> [PROBLEM TO SOLVE]: Only the first line of the listing and the lines after it, up to and including the one containing "carcinoma (testis) stained", should be retyped exactly.

> [SOURCE DATA]:

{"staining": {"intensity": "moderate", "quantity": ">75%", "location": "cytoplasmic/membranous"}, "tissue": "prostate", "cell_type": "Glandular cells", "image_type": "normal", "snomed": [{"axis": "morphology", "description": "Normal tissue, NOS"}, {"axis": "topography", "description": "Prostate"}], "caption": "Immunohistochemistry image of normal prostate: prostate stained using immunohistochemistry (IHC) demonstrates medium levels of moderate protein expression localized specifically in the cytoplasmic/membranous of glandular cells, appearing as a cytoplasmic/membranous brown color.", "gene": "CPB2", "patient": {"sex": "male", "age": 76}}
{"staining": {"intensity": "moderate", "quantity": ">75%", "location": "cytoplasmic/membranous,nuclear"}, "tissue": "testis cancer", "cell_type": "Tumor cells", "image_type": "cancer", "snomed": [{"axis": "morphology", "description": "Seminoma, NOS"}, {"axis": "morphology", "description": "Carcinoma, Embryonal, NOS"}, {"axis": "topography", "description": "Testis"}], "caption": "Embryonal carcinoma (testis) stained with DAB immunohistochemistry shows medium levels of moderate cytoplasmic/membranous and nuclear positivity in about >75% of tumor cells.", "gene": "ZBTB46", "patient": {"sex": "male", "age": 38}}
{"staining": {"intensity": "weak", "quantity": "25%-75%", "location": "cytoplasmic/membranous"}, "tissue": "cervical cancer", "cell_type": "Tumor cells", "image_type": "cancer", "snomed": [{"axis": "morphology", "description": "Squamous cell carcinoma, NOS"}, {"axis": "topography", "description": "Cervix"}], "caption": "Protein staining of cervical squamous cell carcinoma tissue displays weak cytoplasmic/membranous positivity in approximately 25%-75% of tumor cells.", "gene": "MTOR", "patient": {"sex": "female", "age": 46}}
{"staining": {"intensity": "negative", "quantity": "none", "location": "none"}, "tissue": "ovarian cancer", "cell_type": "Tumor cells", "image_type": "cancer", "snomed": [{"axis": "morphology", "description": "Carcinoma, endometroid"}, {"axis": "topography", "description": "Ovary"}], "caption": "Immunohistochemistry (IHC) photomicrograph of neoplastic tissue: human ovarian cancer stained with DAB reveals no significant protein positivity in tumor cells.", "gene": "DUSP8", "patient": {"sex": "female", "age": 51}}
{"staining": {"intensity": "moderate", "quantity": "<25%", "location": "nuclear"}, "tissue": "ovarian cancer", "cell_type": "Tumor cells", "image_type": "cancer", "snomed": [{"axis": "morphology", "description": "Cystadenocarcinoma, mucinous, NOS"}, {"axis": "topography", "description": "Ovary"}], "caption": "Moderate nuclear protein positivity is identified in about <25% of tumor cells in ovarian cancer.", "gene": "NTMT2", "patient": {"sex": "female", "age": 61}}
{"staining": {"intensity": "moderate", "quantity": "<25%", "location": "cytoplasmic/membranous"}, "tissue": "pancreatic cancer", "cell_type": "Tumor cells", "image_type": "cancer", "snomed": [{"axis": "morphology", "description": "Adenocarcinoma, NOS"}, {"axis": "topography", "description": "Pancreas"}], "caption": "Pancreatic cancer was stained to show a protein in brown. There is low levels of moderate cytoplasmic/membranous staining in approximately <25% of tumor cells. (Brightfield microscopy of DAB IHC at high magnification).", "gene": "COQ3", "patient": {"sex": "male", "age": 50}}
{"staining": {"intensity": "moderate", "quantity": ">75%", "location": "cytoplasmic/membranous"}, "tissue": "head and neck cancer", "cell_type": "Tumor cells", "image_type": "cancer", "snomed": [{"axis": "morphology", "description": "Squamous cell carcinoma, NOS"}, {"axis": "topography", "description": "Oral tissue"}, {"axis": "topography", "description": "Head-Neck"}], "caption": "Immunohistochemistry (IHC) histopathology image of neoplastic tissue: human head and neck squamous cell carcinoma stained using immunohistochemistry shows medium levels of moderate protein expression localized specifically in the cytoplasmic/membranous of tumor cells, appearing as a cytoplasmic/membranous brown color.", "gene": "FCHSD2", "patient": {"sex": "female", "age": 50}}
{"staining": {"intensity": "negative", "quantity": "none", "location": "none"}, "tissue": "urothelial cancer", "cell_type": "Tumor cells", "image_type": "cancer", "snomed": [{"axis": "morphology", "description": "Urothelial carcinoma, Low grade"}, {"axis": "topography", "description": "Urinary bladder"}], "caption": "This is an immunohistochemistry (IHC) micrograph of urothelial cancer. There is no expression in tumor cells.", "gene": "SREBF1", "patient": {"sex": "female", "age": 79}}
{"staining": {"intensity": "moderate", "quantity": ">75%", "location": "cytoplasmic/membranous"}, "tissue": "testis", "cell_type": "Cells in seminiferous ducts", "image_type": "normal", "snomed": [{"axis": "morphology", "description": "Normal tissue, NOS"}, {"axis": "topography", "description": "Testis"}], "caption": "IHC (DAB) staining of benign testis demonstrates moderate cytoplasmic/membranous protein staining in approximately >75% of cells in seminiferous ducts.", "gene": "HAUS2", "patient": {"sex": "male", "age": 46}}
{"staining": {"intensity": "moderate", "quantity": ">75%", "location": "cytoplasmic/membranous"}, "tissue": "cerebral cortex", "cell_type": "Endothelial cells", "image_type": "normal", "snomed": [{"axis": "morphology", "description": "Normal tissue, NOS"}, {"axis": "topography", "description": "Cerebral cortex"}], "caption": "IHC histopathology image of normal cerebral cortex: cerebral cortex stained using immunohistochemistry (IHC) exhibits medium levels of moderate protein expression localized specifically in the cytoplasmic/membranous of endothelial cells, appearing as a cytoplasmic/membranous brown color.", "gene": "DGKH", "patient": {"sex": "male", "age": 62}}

> [OUTPUT FOR THIS TASK]:
{"staining": {"intensity": "moderate", "quantity": ">75%", "location": "cytoplasmic/membranous"}, "tissue": "prostate", "cell_type": "Glandular cells", "image_type": "normal", "snomed": [{"axis": "morphology", "description": "Normal tissue, NOS"}, {"axis": "topography", "description": "Prostate"}], "caption": "Immunohistochemistry image of normal prostate: prostate stained using immunohistochemistry (IHC) demonstrates medium levels of moderate protein expression localized specifically in the cytoplasmic/membranous of glandular cells, appearing as a cytoplasmic/membranous brown color.", "gene": "CPB2", "patient": {"sex": "male", "age": 76}}
{"staining": {"intensity": "moderate", "quantity": ">75%", "location": "cytoplasmic/membranous,nuclear"}, "tissue": "testis cancer", "cell_type": "Tumor cells", "image_type": "cancer", "snomed": [{"axis": "morphology", "description": "Seminoma, NOS"}, {"axis": "morphology", "description": "Carcinoma, Embryonal, NOS"}, {"axis": "topography", "description": "Testis"}], "caption": "Embryonal carcinoma (testis) stained with DAB immunohistochemistry shows medium levels of moderate cytoplasmic/membranous and nuclear positivity in about >75% of tumor cells.", "gene": "ZBTB46", "patient": {"sex": "male", "age": 38}}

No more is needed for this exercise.